Timing is everything. One of the worst things that can happen to a radio reporter is missing the sound you want to record.
But that's what has just happened as curator Peter Eleey and I approach Roman Signer's 'Rad' or Wheel. It's a bike wheel frozen into a block of ice about the size of a tin foil box. It stands upright - at least until the ice melts.
Then it makes a loud bang when it topples - a bang we just missed. A young visitor stands over the fallen wheel looking concerned, and seems glad when Eleey explains it's meant to happen.
"Do they redo it?" the young man asks.
"Yes, we have a customized freezer in the basement, with a number of others and it's replaced every day when it falls over," says Eleey.
"I think may of the artists in the show are dealing with both infinitely compressed and also infinitely expanded ideas of time, that approach the deep time of geology and the cosmos."
"Cool," says the young man. "Interesting."
Eleey says it's difficult to predict when the wheel will fall.
"On days when we have a lot of visitors, it's a bit warmer in the gallery and tends to melt a bit faster," he says. "But oddly, because each one is sort of different sometimes it can go quite a bit longer with much less ice supporting it before it falls."
There are dozens of pieces in the show which move in a multitude of directions. But curator Peter Eleey says the passage of time is uniquely important to many works in "The Quick and the Dead."
"I think may of the artists in the show are dealing with both infinitely compressed and also infinitely expanded ideas of time, that approach the deep time of geology and the cosmos that are far beyond say what the normal museum or least of all a modern or contemporary museum deal with," he says.
Thus one huge painting of a square hanging on the wall near the bicycle wheel is described as a film. This film has just one frame, and while nothing appears to be happening, Eleey points out it is changing very, very slowly as it ages and degrades.
There are also pieces which only move occasionally, like a sculpture made of yarn which stretches on spindles around a number of corners. It changes occasionally when motors move the yarn around the spindles, but Eleey says it's hard to see.
"So at a time, people might think that both it's moving and not moving which of course is part of the uncannyness at the heart of the piece, even if it runs perhaps probably at best every couple of days. So the number of people who see it actually moving are few and far between."
Then there is the car wheel, taken from a Porsche, which has been spinning for three months, rubbing against the Walker's wall.
"Smells a bit doesn't it?" says Eleey as we approach.
The tire has ridges worn in the surface from it's contact against the wall.
"The nice thing in this case is that you are also able to see the accumulation of the worn off rubber on the floor and sort of built up against the wall."

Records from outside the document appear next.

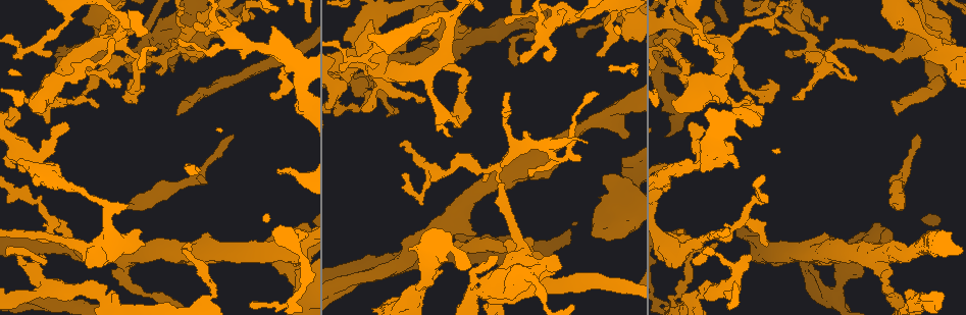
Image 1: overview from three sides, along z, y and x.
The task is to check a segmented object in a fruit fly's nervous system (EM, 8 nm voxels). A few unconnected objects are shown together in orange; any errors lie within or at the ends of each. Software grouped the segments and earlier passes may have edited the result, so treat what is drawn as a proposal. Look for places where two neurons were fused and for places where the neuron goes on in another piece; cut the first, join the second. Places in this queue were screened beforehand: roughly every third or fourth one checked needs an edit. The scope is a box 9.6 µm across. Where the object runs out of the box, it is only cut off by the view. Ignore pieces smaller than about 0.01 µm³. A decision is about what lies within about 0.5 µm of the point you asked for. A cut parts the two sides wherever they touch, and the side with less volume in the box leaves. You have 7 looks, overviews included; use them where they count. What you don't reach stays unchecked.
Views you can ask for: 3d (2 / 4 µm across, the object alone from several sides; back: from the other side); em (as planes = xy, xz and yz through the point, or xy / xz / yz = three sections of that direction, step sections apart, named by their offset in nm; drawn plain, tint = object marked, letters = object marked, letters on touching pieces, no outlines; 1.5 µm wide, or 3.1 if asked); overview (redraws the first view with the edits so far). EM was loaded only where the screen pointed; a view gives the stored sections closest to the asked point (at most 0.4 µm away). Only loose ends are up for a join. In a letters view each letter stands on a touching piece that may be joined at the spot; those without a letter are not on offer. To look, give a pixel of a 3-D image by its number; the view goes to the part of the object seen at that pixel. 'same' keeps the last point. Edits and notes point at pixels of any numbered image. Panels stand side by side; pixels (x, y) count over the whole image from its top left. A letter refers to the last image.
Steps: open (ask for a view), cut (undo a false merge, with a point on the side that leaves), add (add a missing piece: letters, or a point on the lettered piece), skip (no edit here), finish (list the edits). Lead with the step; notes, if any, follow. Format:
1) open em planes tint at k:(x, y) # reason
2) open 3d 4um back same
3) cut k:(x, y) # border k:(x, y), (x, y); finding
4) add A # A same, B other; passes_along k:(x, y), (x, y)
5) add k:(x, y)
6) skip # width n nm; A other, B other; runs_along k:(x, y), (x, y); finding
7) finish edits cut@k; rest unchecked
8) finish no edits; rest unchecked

open em xz step 8 tint at 1:(750, 254) # an open end

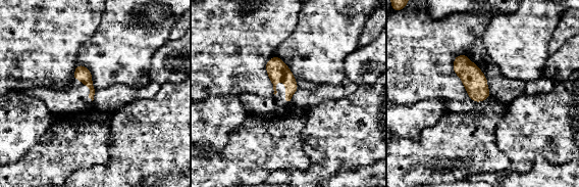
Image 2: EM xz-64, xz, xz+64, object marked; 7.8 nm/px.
open em planes letters same

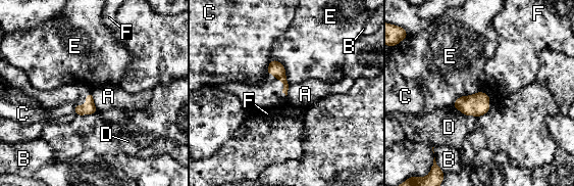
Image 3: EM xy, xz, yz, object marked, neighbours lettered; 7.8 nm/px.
skip # A other, B other, C other, D other, E other, F other; border 3:(270, 59), (282, 65), (290, 85); none of them fits

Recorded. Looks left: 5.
open 3d 4um back at 1:(736, 168) # branch stops here

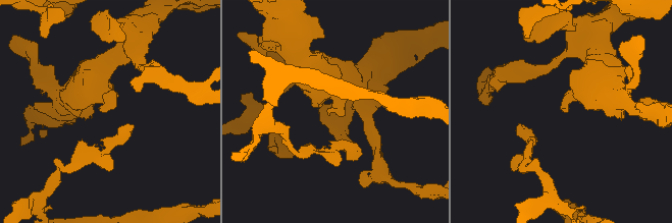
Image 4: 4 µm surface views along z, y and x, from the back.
open em planes plain at 4:(563, 110)

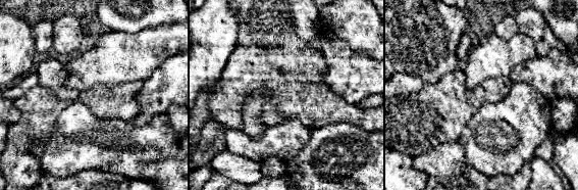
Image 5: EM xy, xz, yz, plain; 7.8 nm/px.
open em planes letters same

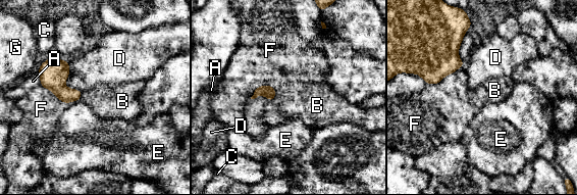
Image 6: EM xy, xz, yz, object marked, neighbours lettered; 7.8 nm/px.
skip # A other, B other, C other, D other, E other, F other, G other; border 6:(67, 60), (64, 84), (82, 92); no lettered piece goes on from it

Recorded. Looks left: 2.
open em planes plain at 1:(798, 94) # an open end

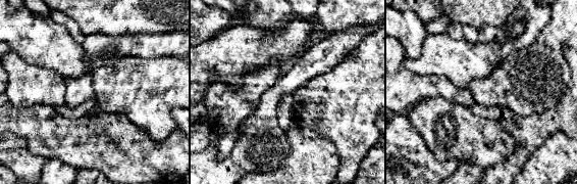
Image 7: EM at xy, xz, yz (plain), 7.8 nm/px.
open em planes letters same # what lies round it

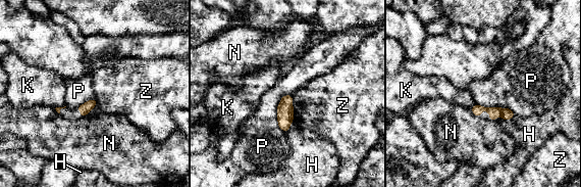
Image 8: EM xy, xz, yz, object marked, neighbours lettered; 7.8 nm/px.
skip # H other, K other, N other, P other, Z other; border 8:(291, 94), (277, 106), (285, 132); none of them fits

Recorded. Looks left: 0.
finish no edits; rest unchecked

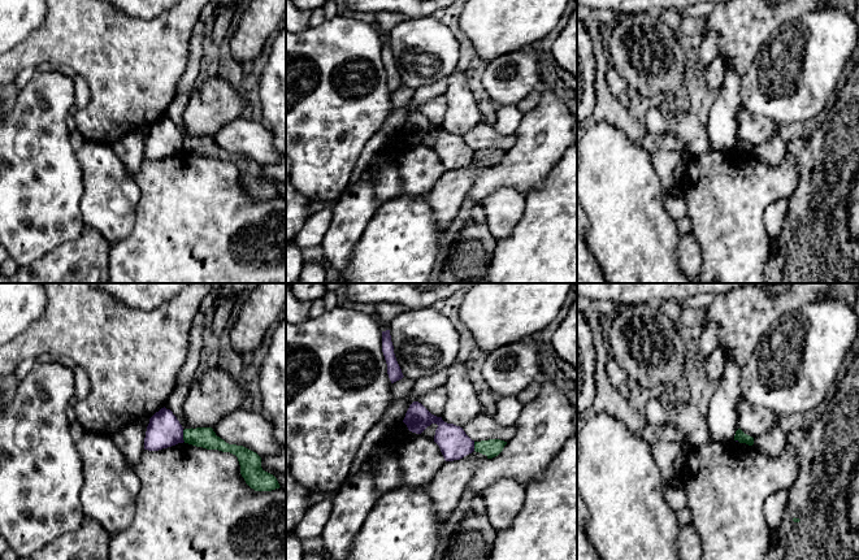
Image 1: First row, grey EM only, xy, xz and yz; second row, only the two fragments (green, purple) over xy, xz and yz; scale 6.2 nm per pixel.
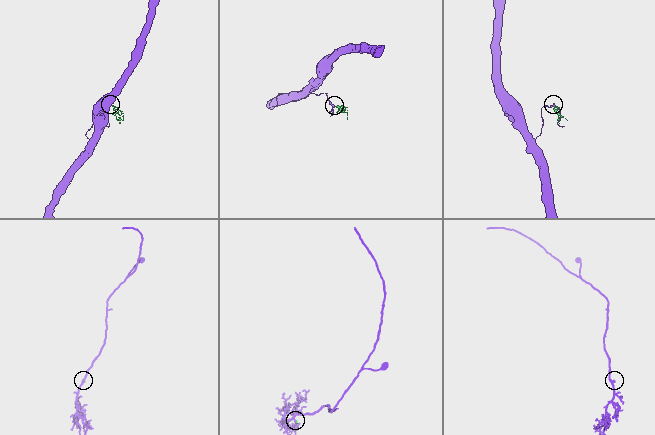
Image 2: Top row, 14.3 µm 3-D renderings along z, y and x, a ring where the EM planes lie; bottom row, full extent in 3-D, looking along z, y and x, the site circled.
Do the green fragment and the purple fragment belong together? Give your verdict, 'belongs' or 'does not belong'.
does not belong

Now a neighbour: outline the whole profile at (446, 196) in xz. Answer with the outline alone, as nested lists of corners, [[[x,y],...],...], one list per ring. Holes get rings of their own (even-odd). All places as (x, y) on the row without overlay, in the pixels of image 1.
[[[473,160],[460,169],[446,170],[426,194],[434,221],[441,230],[444,231],[456,217],[474,178],[486,168],[486,164]]]

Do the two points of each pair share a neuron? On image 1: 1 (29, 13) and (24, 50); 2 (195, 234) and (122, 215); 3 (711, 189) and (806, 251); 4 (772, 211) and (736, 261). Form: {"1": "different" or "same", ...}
{"1": "different", "2": "different", "3": "different", "4": "different"}

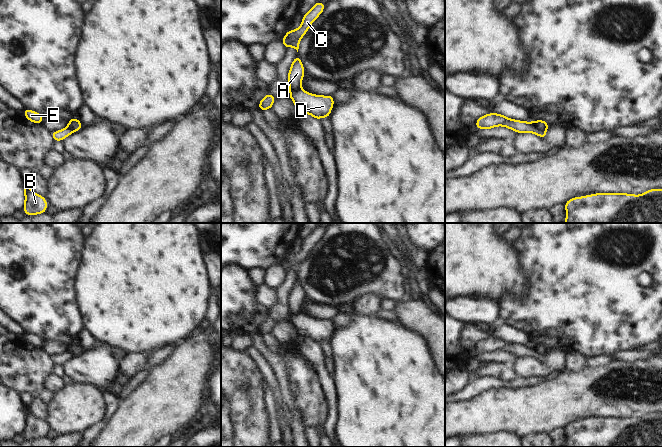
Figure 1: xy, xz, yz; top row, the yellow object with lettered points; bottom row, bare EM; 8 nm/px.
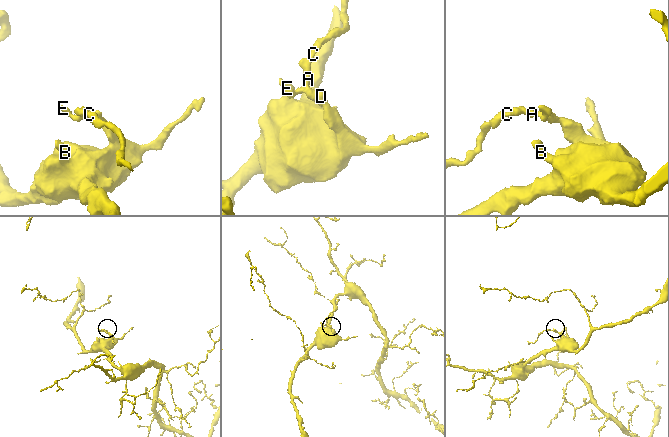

The wheel spins at different speeds, but never gets anywhere. It just grinds itself down.
People can take from this whatever they will of course.
Eleey admits they were worried that the tire wouldn't last the length of the show, but now it looks like it will make it. On the other hand they did have to re-enforce the wall, and that has had to be replaced a number of times already.
Some references to time are more stark.
Perhaps the biggest change is evident down on the Walker's garden level gallery. That's where a several rows of glass jars standing on shelves. Each contains a lemon in different stages of decomposition.
This is a piece conceived by Claes Oldenberg, the designer of the Spoonbridge with Cherry. At the start of the Quick and the Dead, Walker Staff buried 100 lemons outside . Then each day one lemon was exhumed and put on display. Eleey says some are now mush, but others look remarkably fresh.
"One theory is that the person who bought the lemons, because it is often difficult to find 100 in the same store, brought organic lemons and conventional lemons and mixed them up. And that in fact the conventional lemons have lasted longer than the organic ones.
Eleey says he's seen a few visitors grimacing at the display. There's another display which has quietly drawn comment. It's called Anonymous Two, by Chris Martin, and it's hard to find.
"The piece consists of this human skeleton," Eleey says. "It was actually painted bright yellow, buried permanently on the Walker's property here. And it's unmarked, the location where it's been buried, although the co-ordinates are listed on a certificate which accompanied the piece which is on display in the exhibition."
Eleey describes Anonymous Two as the most complicated piece in the show. No-one knows the identity of the skeleton. It was apparently displayed, probably in a school. Sculptor Kiki Smith donated the skeleton which she had inherited from a deceased friend.
"And there is something about the anonymity of those remains and the uncertainty of their location here on the property that allows them I think in Chris's conception to stand in for the very unknowability of death." Eleey says.
Peter Eleey says he finds it beautiful that someone, they don't even know if it was a man or a woman, who was treated as an object is now being treated to a natural repose. Eleey points out that over the years many avant guard artists have claimed that museums were places where art went to die.
Artist Chris Martin has taken that to a whole new level.